◆ EXTRACTED DATA:
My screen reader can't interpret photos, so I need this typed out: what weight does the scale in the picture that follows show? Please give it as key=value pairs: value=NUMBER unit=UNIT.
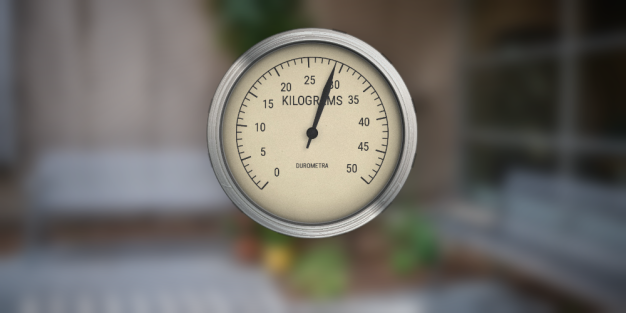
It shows value=29 unit=kg
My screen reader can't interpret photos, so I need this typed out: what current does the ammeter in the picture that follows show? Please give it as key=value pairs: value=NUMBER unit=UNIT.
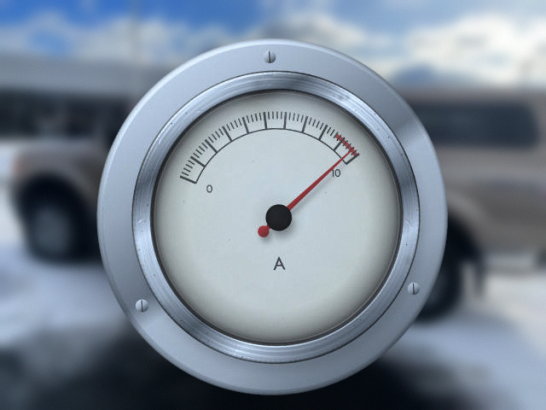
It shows value=9.6 unit=A
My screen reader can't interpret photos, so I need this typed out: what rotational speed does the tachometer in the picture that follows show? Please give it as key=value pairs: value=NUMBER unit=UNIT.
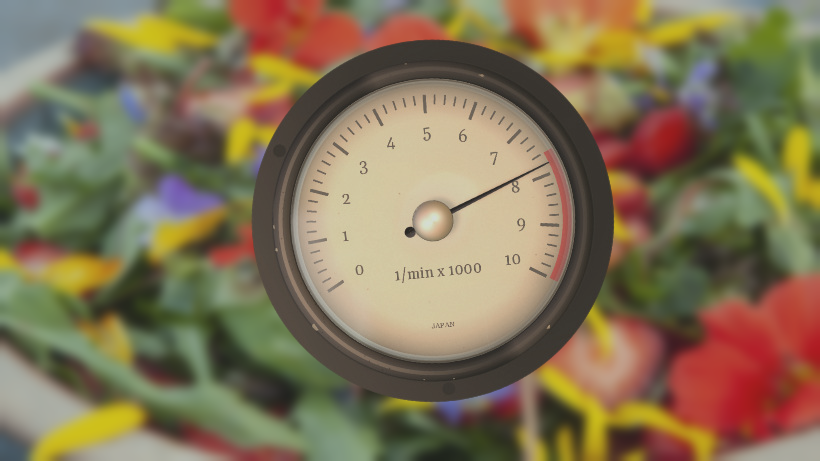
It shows value=7800 unit=rpm
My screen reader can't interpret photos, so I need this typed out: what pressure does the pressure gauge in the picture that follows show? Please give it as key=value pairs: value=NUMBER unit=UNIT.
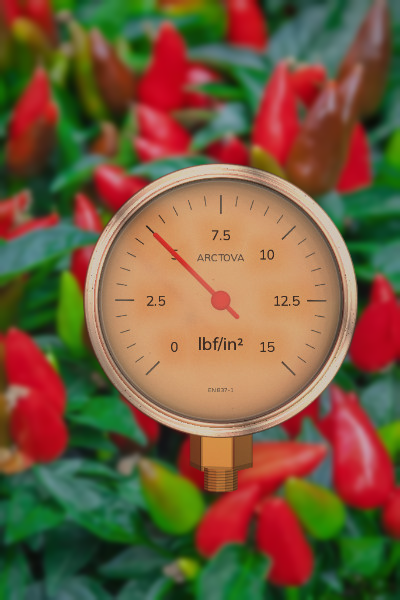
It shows value=5 unit=psi
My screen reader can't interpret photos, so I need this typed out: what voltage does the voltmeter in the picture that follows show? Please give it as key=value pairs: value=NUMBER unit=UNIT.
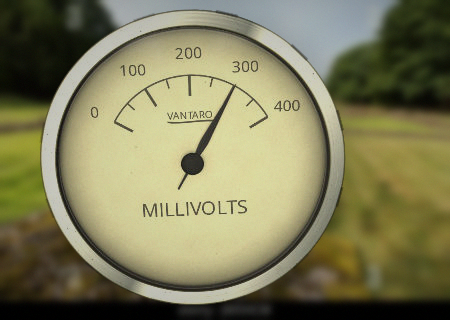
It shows value=300 unit=mV
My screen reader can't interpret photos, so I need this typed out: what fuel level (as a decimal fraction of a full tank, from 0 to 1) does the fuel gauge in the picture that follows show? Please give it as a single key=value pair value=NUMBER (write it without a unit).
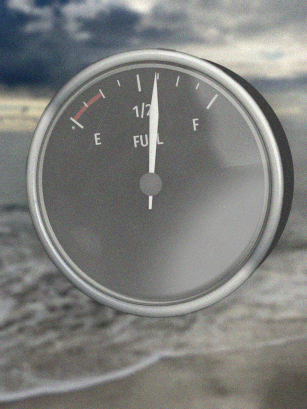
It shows value=0.625
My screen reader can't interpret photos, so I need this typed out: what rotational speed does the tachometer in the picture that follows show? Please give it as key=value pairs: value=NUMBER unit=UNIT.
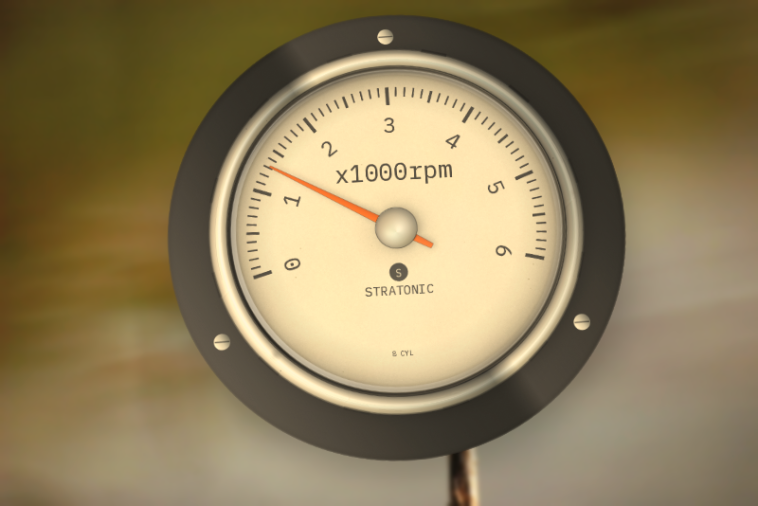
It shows value=1300 unit=rpm
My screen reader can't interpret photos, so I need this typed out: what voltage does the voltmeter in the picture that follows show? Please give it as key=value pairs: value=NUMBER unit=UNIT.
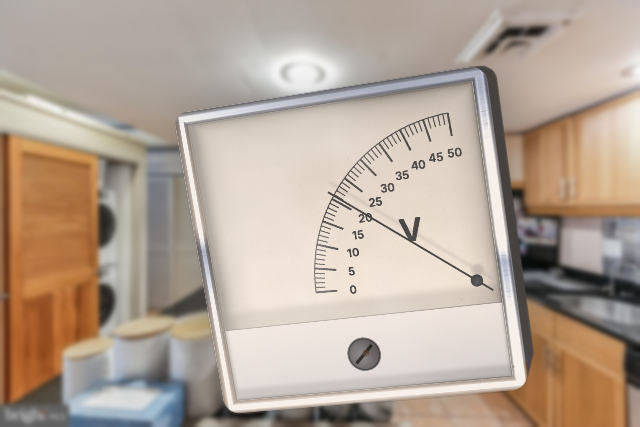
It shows value=21 unit=V
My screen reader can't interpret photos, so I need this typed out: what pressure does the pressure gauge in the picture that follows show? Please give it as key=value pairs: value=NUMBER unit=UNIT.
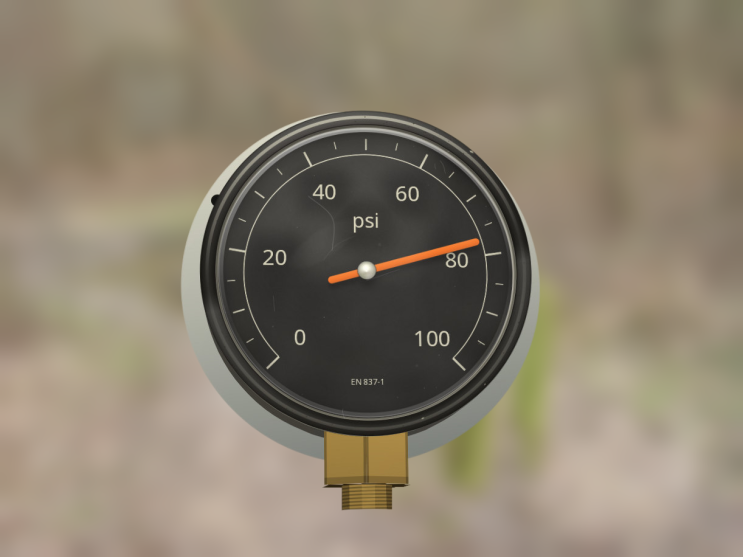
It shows value=77.5 unit=psi
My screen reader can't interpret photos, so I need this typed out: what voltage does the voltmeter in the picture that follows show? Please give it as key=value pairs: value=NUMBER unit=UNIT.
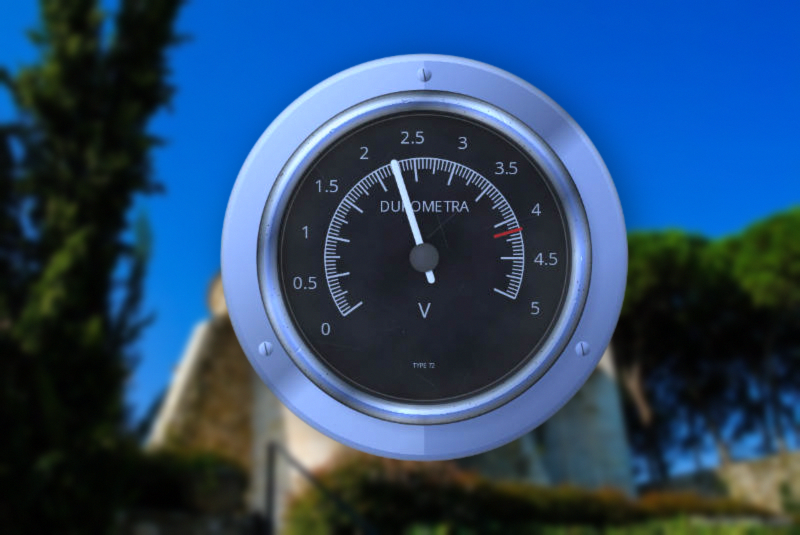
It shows value=2.25 unit=V
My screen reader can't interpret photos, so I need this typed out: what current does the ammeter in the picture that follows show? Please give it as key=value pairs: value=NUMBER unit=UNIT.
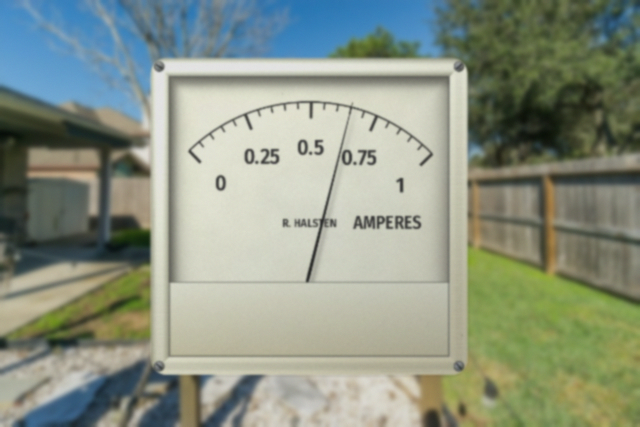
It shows value=0.65 unit=A
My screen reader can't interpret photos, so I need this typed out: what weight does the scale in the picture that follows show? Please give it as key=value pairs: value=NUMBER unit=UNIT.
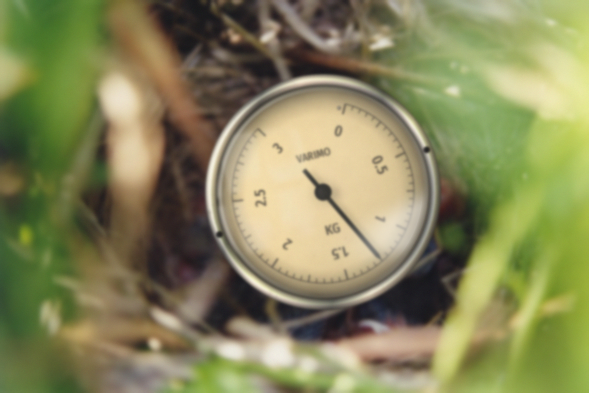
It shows value=1.25 unit=kg
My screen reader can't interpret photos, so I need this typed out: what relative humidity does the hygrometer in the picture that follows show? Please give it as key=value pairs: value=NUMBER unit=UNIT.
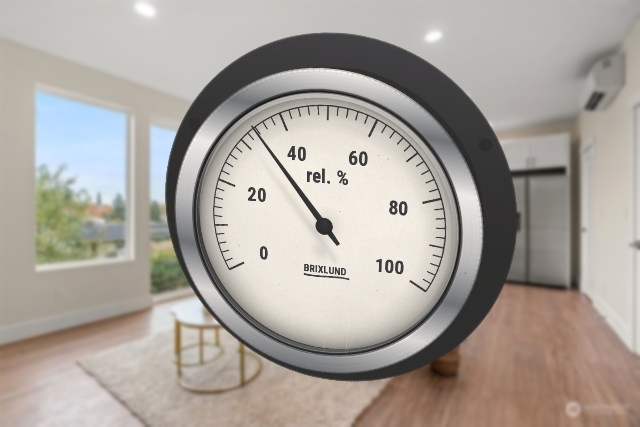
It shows value=34 unit=%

◆ THE TASK: Copy all of the items above word for word, leaving out the pictures.

◆ REPLY TO THE TASK:
My screen reader can't interpret photos, so I need this typed out: what weight does the scale in the picture that follows show? Please give it as key=value pairs: value=NUMBER unit=UNIT.
It shows value=29 unit=kg
My screen reader can't interpret photos, so I need this typed out: what current does the ammeter in the picture that follows show? Please give it as key=value pairs: value=NUMBER unit=UNIT.
It shows value=9.6 unit=A
My screen reader can't interpret photos, so I need this typed out: what rotational speed does the tachometer in the picture that follows show? Please give it as key=value pairs: value=NUMBER unit=UNIT.
It shows value=7800 unit=rpm
My screen reader can't interpret photos, so I need this typed out: what pressure does the pressure gauge in the picture that follows show? Please give it as key=value pairs: value=NUMBER unit=UNIT.
It shows value=5 unit=psi
My screen reader can't interpret photos, so I need this typed out: what voltage does the voltmeter in the picture that follows show? Please give it as key=value pairs: value=NUMBER unit=UNIT.
It shows value=300 unit=mV
My screen reader can't interpret photos, so I need this typed out: what fuel level (as a decimal fraction of a full tank, from 0 to 1) does the fuel gauge in the picture that follows show? Please give it as a single key=value pair value=NUMBER (write it without a unit).
It shows value=0.625
My screen reader can't interpret photos, so I need this typed out: what rotational speed does the tachometer in the picture that follows show? Please give it as key=value pairs: value=NUMBER unit=UNIT.
It shows value=1300 unit=rpm
My screen reader can't interpret photos, so I need this typed out: what voltage does the voltmeter in the picture that follows show? Please give it as key=value pairs: value=NUMBER unit=UNIT.
It shows value=21 unit=V
My screen reader can't interpret photos, so I need this typed out: what pressure does the pressure gauge in the picture that follows show? Please give it as key=value pairs: value=NUMBER unit=UNIT.
It shows value=77.5 unit=psi
My screen reader can't interpret photos, so I need this typed out: what voltage does the voltmeter in the picture that follows show? Please give it as key=value pairs: value=NUMBER unit=UNIT.
It shows value=2.25 unit=V
My screen reader can't interpret photos, so I need this typed out: what current does the ammeter in the picture that follows show? Please give it as key=value pairs: value=NUMBER unit=UNIT.
It shows value=0.65 unit=A
My screen reader can't interpret photos, so I need this typed out: what weight does the scale in the picture that follows show? Please give it as key=value pairs: value=NUMBER unit=UNIT.
It shows value=1.25 unit=kg
My screen reader can't interpret photos, so I need this typed out: what relative humidity does the hygrometer in the picture that follows show? Please give it as key=value pairs: value=NUMBER unit=UNIT.
It shows value=34 unit=%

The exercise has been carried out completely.